Over the past several months, virtually every technology company in the world has developed a cloud computing strategy. A new cloud headline seems to surface every few days. Here are a few:
"IBM is helping the Dongying government build a cloud that will provide software development and test resources for software startup companies via the web through a self-service user interface."
"As the government moves to adopt cloud computing and considers limited use of free consumer services, Google is trying to address lingering concerns about security and control in the cloud."
"Amazon.com has targeted its cloud computing business at web startups, large companies, and scientists. But the Seattle online retailer has also been eyeing another potential customer for its cloud: government. The company is quietly building an operation in the Washington, D.C. area, and is aiming to become a key technology provider to federal and state governments and the U.S. military."
Don't get me wrong. I am as excited about cloud computing as everyone else. Michigan is busy developing our own government cloud strategy as well. There are a myriad of benefits, yada, yada, yada.
But while I am a big cloud believer, I'm starting to get a bit nervous. When everyone gets bullish on some new technology, I start to worry about what we're missing. Nothing can be that good or that easy. (If it was, why have we been so dumb up until now?)

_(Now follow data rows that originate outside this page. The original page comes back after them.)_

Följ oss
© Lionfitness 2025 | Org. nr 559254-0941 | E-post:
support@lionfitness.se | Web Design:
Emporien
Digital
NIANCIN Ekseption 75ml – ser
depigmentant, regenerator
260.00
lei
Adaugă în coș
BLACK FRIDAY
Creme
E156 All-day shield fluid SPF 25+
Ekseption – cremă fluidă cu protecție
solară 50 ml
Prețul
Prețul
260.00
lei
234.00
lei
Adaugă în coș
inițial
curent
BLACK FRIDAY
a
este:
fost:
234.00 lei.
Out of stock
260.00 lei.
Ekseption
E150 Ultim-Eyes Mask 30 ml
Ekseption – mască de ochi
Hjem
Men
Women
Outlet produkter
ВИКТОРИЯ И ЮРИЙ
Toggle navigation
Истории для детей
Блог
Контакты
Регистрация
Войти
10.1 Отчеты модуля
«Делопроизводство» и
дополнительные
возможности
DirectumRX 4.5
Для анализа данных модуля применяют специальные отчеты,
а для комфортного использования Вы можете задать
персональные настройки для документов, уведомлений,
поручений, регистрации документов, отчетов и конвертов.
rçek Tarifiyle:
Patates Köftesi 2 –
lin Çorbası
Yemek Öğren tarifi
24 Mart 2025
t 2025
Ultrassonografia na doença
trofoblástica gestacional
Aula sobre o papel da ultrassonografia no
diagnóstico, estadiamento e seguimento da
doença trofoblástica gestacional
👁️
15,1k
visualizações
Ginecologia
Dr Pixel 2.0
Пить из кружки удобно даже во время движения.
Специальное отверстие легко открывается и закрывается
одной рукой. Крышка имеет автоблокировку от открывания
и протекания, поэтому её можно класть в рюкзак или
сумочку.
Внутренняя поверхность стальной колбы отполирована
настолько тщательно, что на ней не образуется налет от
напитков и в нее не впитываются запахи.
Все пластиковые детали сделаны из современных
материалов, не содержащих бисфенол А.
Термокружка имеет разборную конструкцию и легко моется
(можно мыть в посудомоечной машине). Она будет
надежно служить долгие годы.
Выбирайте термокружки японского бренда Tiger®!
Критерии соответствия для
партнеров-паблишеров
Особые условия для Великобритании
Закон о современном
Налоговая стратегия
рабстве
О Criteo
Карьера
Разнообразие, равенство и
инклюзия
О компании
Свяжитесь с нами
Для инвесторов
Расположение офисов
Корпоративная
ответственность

So where are the gotchas? Everyone talks about security and privacy, and I did an intro piece on some cloud concerns a few months ago. But on my recent trip to South Africa I was confronted with some other aspects of this topic that grabbed my attention.
As background, I attended two excellent presentations on e-Government from a South Korean and Austrian perspectives. Both of these countries started their e-Government efforts with mandated identity management projects that offered good provisioning and an excellent understanding of who is accessing what. (To see the powerpoints, visit this GovTech 2009 website and download: "Seamless eGovernment - a key to inclusive public services" by Prof. Reinhard Posch, CIO, Austrian Federal Government (Austria) &
"Innovation of Government Services through e-Government - Korean Cases" by
Cheung Moon Cho, Consultant: Korea Government, Department of Communication ).
So why is this identity issue vitally important for new government clouds? In short, most of us in government have legacy system issues and those age-old problems of access controls, logging, knowing who is accessing what, the provisioning of data, and a host of related authentication controls. Another challenge will include linking our exisiting directory information with our cloud providers information while insuring "need to know" principles. The reality is that the same audit problems that plague many government organizations today will not go away in tomorrow's cloud computing architectures. We can't outsource the responsibility.
As with other technical advances, there are certainly quick wins and low hanging fruit opportunities with cloud computing that don't involve federated identity management or other access control issues. One excellent example includes low-cost cloud storage for non-sensitive data, which appears to be a no-brainer for most governments.
No doubt, we can (and will) go much deeper into this cloud identity topic in the future. But reinventing state and local governments around cloud computing must address the thorny identity management issues we all face today. Don't neglect a well thought out identity and provisioning strategy for your planned government cloud.
What are your thoughts on this topic?